Supplied material Start Marker

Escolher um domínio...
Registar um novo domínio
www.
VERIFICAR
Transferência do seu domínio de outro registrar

Supplied material End Marker
Supplied material Start Marker

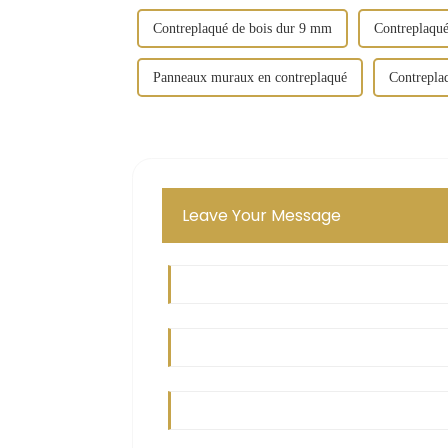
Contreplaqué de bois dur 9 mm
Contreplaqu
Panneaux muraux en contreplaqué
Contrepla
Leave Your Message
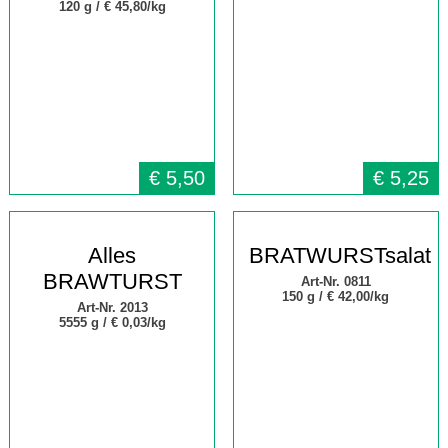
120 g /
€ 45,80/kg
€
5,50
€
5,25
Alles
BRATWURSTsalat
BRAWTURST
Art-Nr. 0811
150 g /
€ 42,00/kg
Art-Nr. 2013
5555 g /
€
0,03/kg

Supplied material End Marker

**Exercise**.
Copy the lines starting at the one containing "Escolher um domínio..." and ending at the one containing "Transferência do seu", both included, without changing anything.

**Solution to the problem**.
Escolher um domínio...
Registar um novo domínio
www.
VERIFICAR
Transferência do seu domínio de outro registrar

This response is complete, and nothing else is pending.